DATA FOR THE TASK:
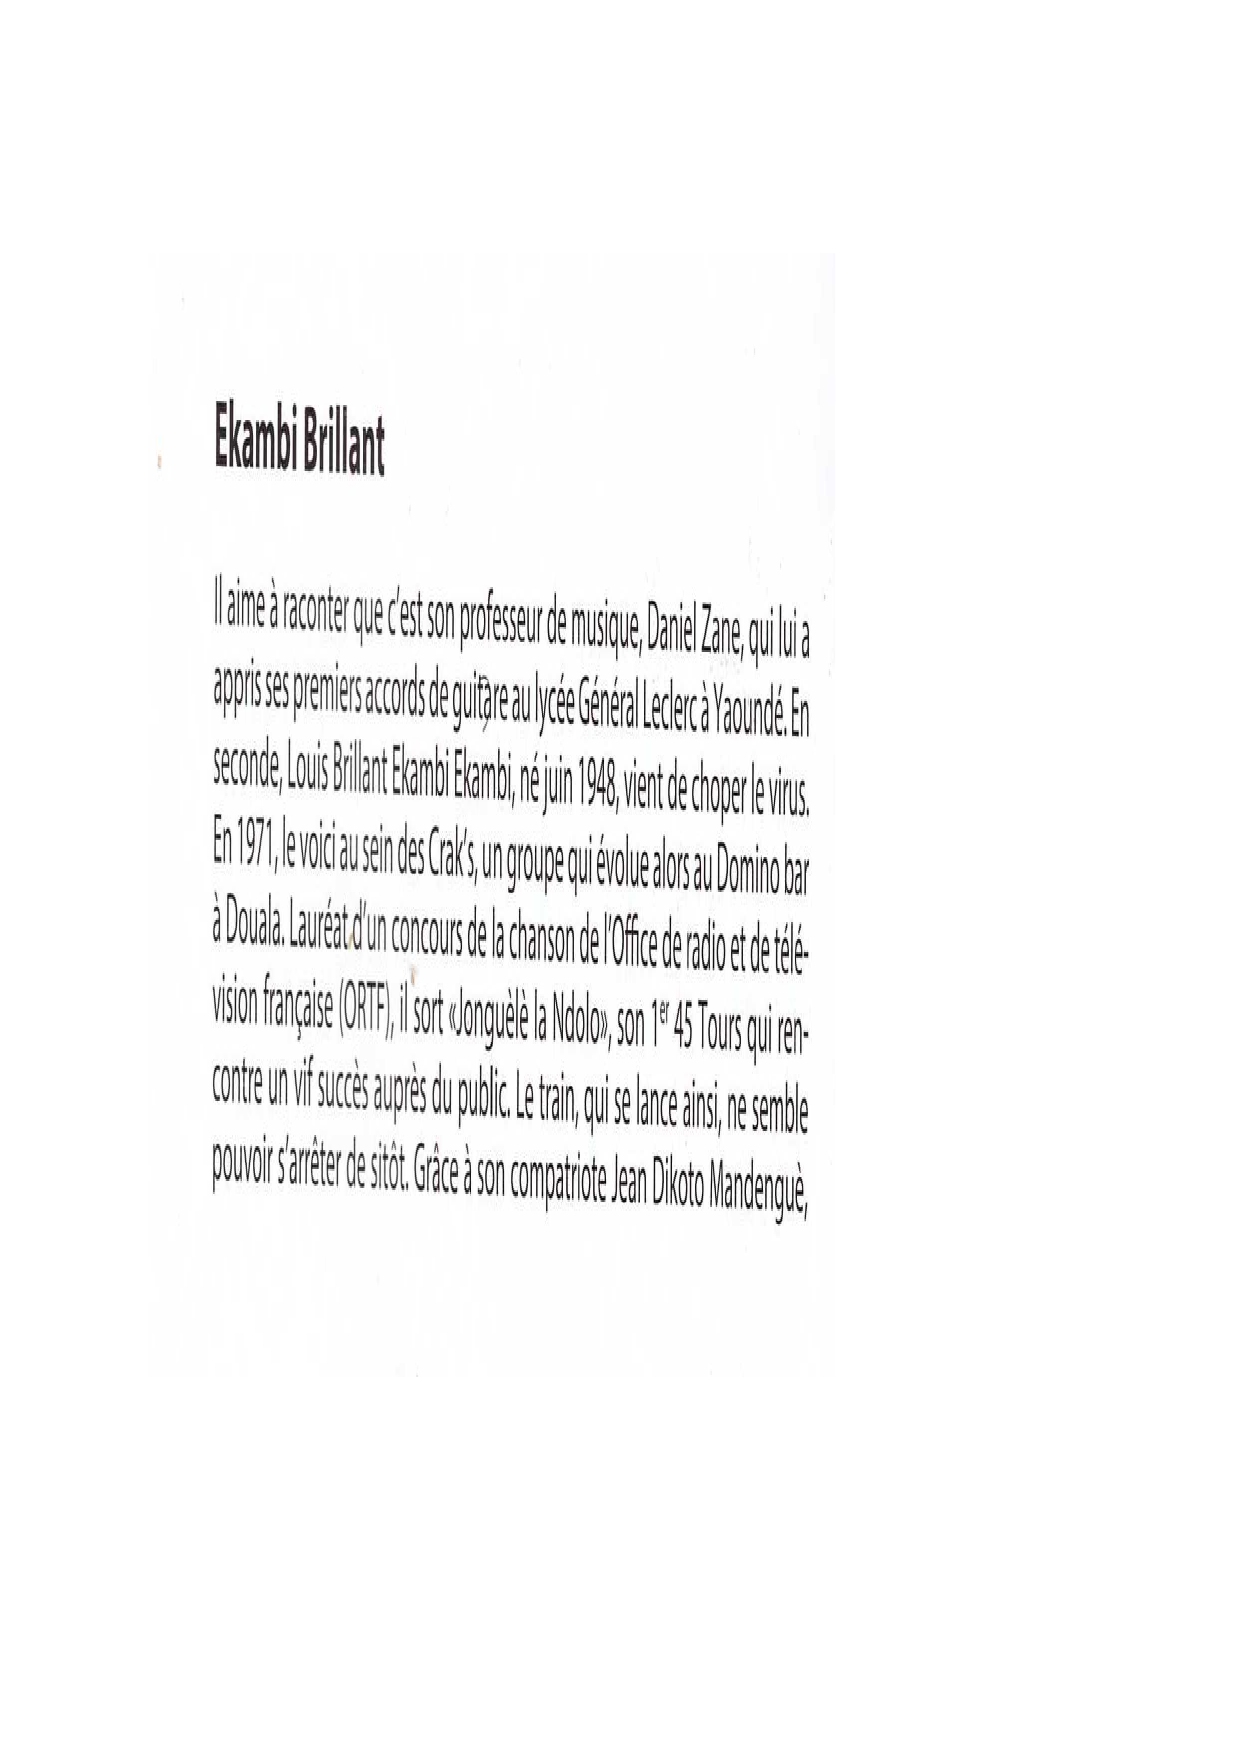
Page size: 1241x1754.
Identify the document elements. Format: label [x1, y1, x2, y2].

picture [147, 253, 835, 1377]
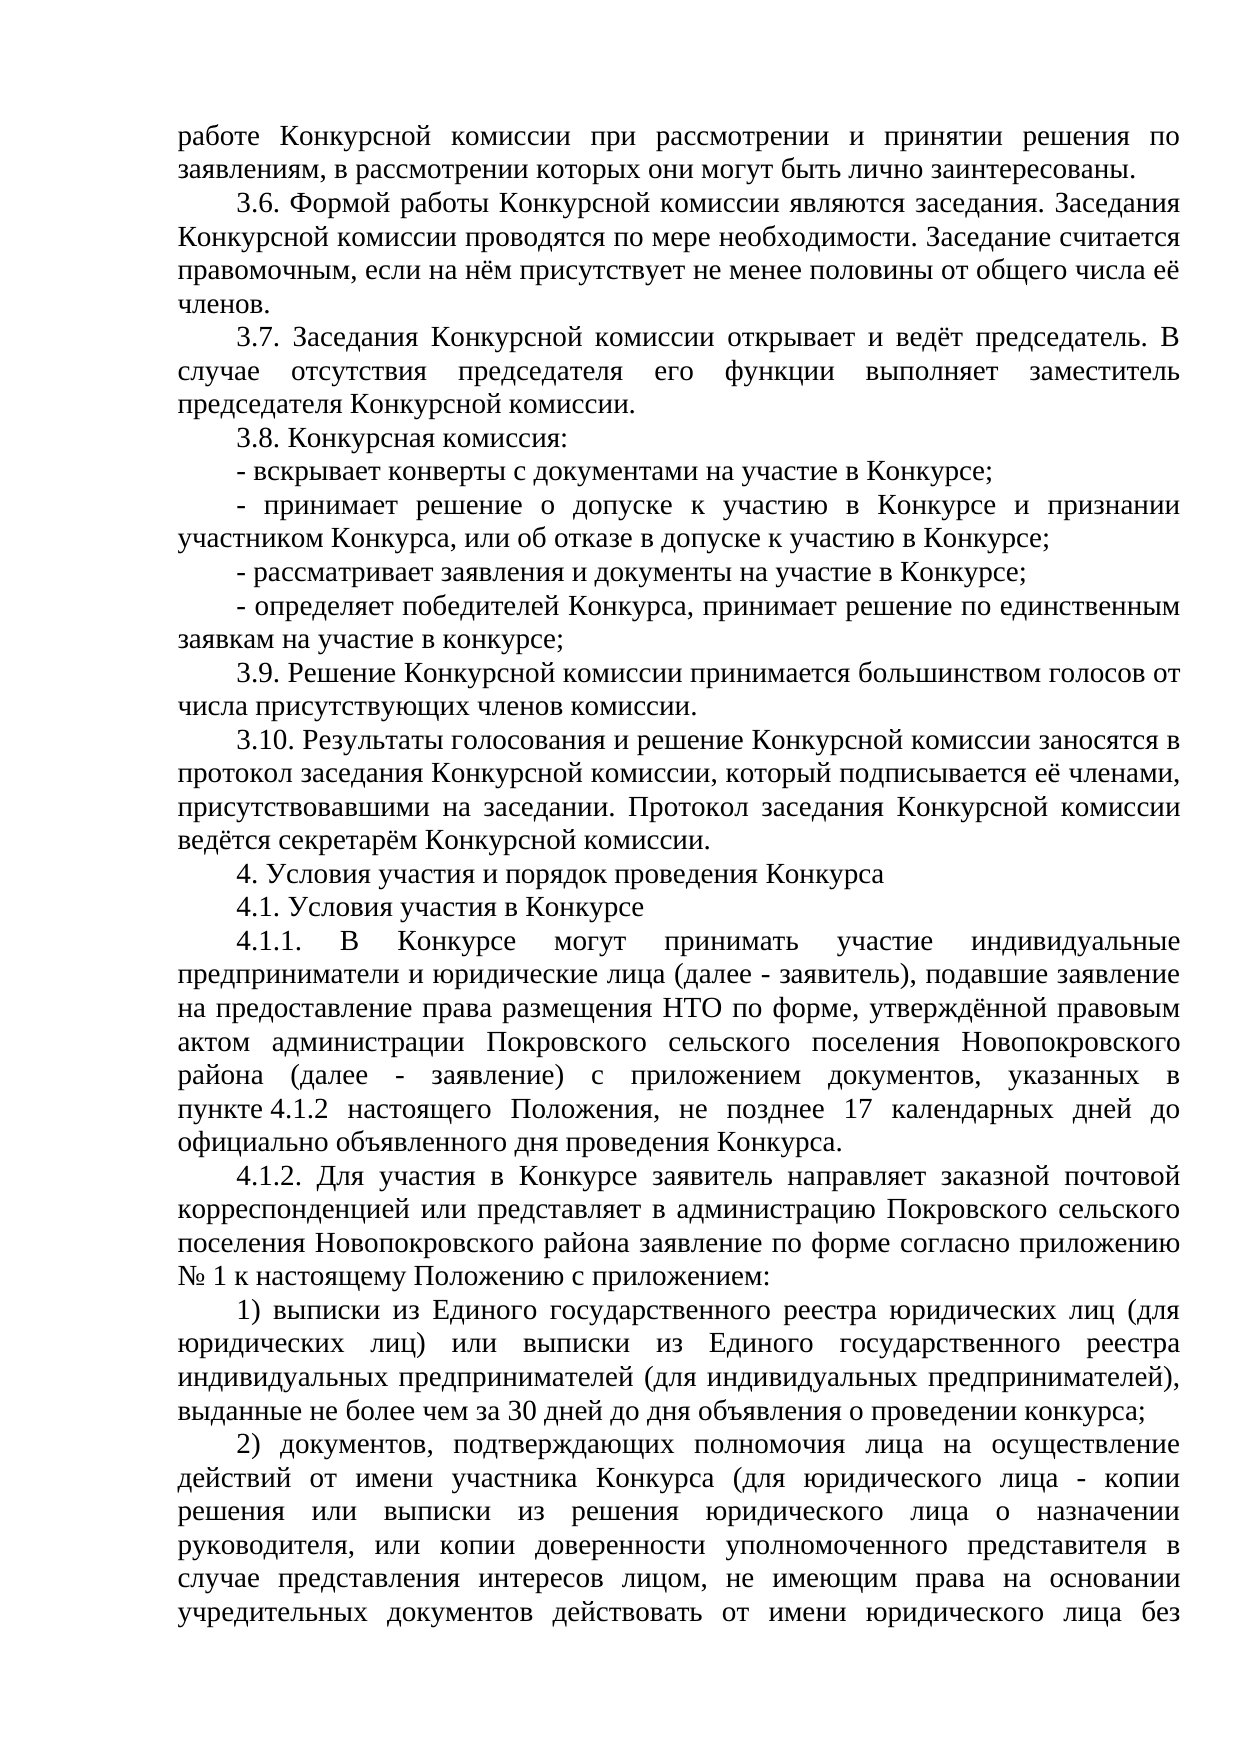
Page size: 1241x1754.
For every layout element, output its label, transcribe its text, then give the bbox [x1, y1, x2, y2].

TASK ITEM: The expected result is the material restated word for word, minus any picture.

SOLVED EXERCISE:
Page size: 1241x1754.
Identify the document elements. Format: label [x1, y1, x2, y2].

picture [147, 253, 835, 1377]
Page size: 1241x1754.
For every layout element, output its label, transcribe its text, then give the bbox [x1, y1, x2, y2].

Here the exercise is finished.